:: SELECTED TEXT

Nevermind energy consumption, floor space, maintenance, inconsistency in quality, loading-unloading times, postprocessing / cleaning, etc.
3D printing is not really scalable.
Folks that suggest we can just buy 10,000 3D printers to replace 8 injection molding machines haven't really stepped into a high volume factory, much less operate one.
Energy consumption of other manufacturing methods is also quite high, for instance, injection molding is super energy intensive, as are most forms of casting and machining.
It's clear that 3D printing is no substitute for injection molding, stamping or or other such mass fabrication methods. But, like with every other manufacturing method: it is complementary, there are applications for all of these.
And yes, I've stepped into factories, and worked with/for them, beside that I had a metal workshop and was partner in an early CAD/CAM company. So FWIW I think I understand the limitations of the tech quite well, and I think that if 3D printing could be sped up by a factor of 100 or so (which is definitely in the realm of the possible) that the other disadvantages would matter a lot less than they do today.

::::
:: INPUT DATA

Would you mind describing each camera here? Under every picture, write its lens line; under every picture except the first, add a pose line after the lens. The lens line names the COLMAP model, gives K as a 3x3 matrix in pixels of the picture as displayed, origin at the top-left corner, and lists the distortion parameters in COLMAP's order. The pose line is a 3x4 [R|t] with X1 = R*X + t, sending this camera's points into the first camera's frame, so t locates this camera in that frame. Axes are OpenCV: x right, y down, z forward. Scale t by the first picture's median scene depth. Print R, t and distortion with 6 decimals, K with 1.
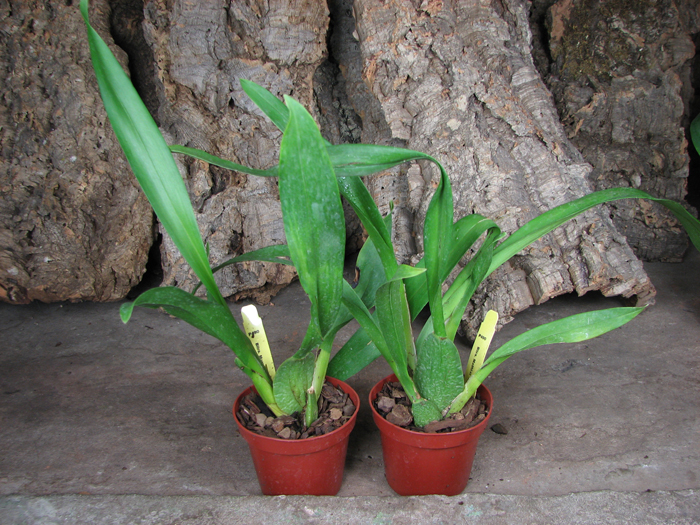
lens RADIAL K [[776.8, 0, 333.7], [0, 776.8, 284.4], [0, 0, 1]] dist [-0.213467, 0.292926]
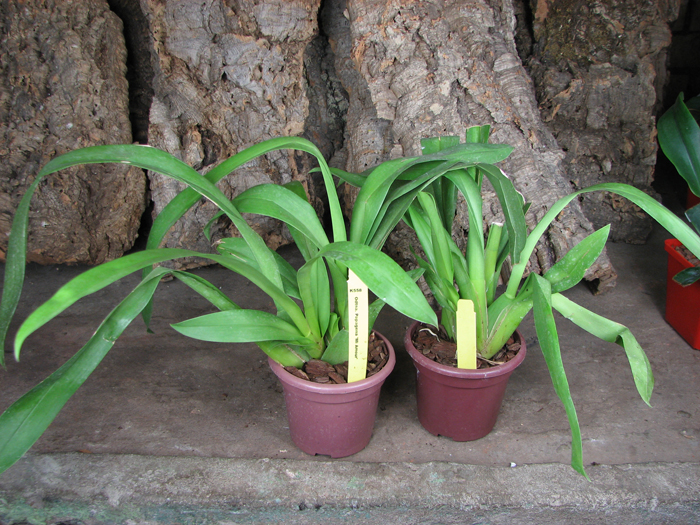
lens RADIAL K [[777.2, 0, 340.8], [0, 777.2, 287.6], [0, 0, 1]] dist [-0.215912, 0.299577]
pose [[0.998556, 0.034702, 0.041012, -0.008443], [-0.037725, 0.996438, 0.075414, -0.036988], [-0.038249, -0.076852, 0.996309, -0.058740]]
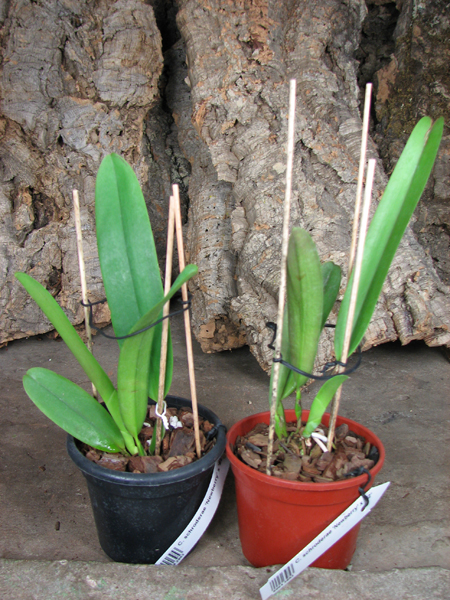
lens RADIAL K [[666.1, 0, 205.9], [0, 666.1, 288.8], [0, 0, 1]] dist [-0.215912, 0.299577]
pose [[0.998612, 0.038940, 0.035456, 0.035292], [-0.036566, 0.997195, -0.065303, 0.006446], [-0.037899, 0.063916, 0.997235, 0.153768]]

::::

:: PARTS OF THE EXERCISE ::
**a.** Answer these from the 3D printing thread:
(i) How many 3D printers, and how many injection molding machines, appear in the suggestion that is dismissed?
(ii) Which manufacturing methods are called energy intensive?
(iii) By roughly what factor would 3D printing need to be sped up for its other disadvantages to matter a lot less?
**b.** Extend the 3D printing thread past its final sentence.

:: EXERCISE ANSWERS ::
**a.**
(i) 10,000 3D printers, replacing 8 injection molding machines.
(ii) Injection molding, most forms of casting, and machining.
(iii) A factor of about 100.

**b.**
Injection molding can't work with many geometries; for example, complex enough boat has a lot of places where the material has to go along a non-convex paths. 3D printers can print anything, say DMLS, including closed volumes (how to remove material from those volumes is another question). Having many heads the process can be sped up - but with DMLS it's mostly moving mirrors which needs to be parallelized, as laser beams have little inertia.
Comparing with injection molding it seems IM is a good shortcut for many - not all - cases, while 3D printing is a fundamentally generic technology.